At least that’s what he appears to be singing about. After all, there are times when Thile doesn’t give the listener a fighting chance to understand what he’s on about, which is the case on a handful of these songs, including the title cut. “Another thick fog,” Thile sings on the track, which pretty well sums up the evasive poetry that pays plenty of attention to meter and rhythm but proves impossible to explicate. Still, the song is hypnotic, winding through a mini-suite of spidery chord changes and stabbing vocal cadences, as Thile’s mandolin locks into Eldridge’s guitar snaps while Pikenly gambols up and down the fretboard and Witcher parachutes in with drowsy fiddle lines.

Lyrcially, Thile goes to the bullpen on a couple of songs, bringing in Josh Ritter to help streamline Thile’s wayward flights of consciousness. The results are fine: the sinewy “Hundred Dollars”, featuring Witcher’s smirking baritone crossing swords with Thile’s restless tenor, and “New York City”, a humdinger that features a supersonic solo from Pikelny and a barnstorming final minute.

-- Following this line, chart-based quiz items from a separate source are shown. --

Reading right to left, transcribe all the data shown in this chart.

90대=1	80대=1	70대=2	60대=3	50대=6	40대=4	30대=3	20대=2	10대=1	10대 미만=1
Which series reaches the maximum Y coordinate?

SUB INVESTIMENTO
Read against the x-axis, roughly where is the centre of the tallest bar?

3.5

Then again, perhaps the Punch Brothers shine most brightly when they let their spine-curving instrumental genius do the talking. After all, there isn’t another Corolla full of people on the planet who can play like these guys. The two instrumentals on Who’s Feeling Young Now? are also the record’s only covers, and their choices are testaments to the band’s diversity. “Flippen (The Flip)” is a reel from Swedish folkgrass outfit Väsen. Thile’s mandolin takes over in the opening (for Väsen’s fiddle-based original) and proves again that no other mandolinist combines such blazing speed with such an impossibly delicate touch. Covering Radiohead is one of Punch Brothers’ favorite challenges, and here they offer a take on “Kid A”. Thile’s whirling dervish rhythm chops mimic the ticky syncopated beats, and the band likewise captures the plinky, icy tone of the original on one of the new record’s most impressive feats.

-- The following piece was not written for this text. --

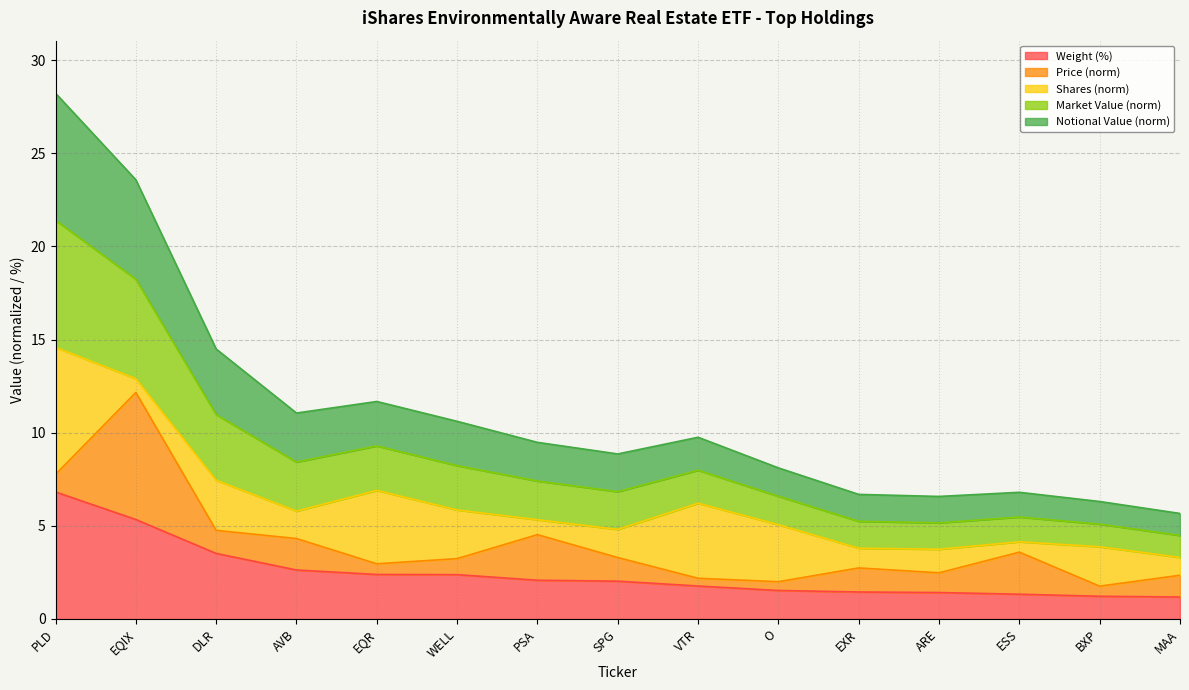

What is the sum of the Market Value values at EQR and PSA?

4.5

The record ends with “Don’t Get Married Without Me”, which sounds closest to what has become the signature Punch Brothers sound in 2012. The instrumentation runs the course from classical to ragtime to bop to avant-grass, providing a zig-zag backdrop to a rugged verse that melds into a dreamy, falsetto-abetted chorus showcasing high-and-tight harmonies. Thile offers up more batshit lyricism, but it’s nostalgic and romantic batshit. In fact, if you don’t like “Don’t Get Married Without Me”, Punch Brothers might not be your bag. On the other hand, if you are interested in modern acoustic music at its most dynamic, passionate, progressive, and deftly played, Who’s Feeling Young Now? is an essential document and a mesmerizing step forward.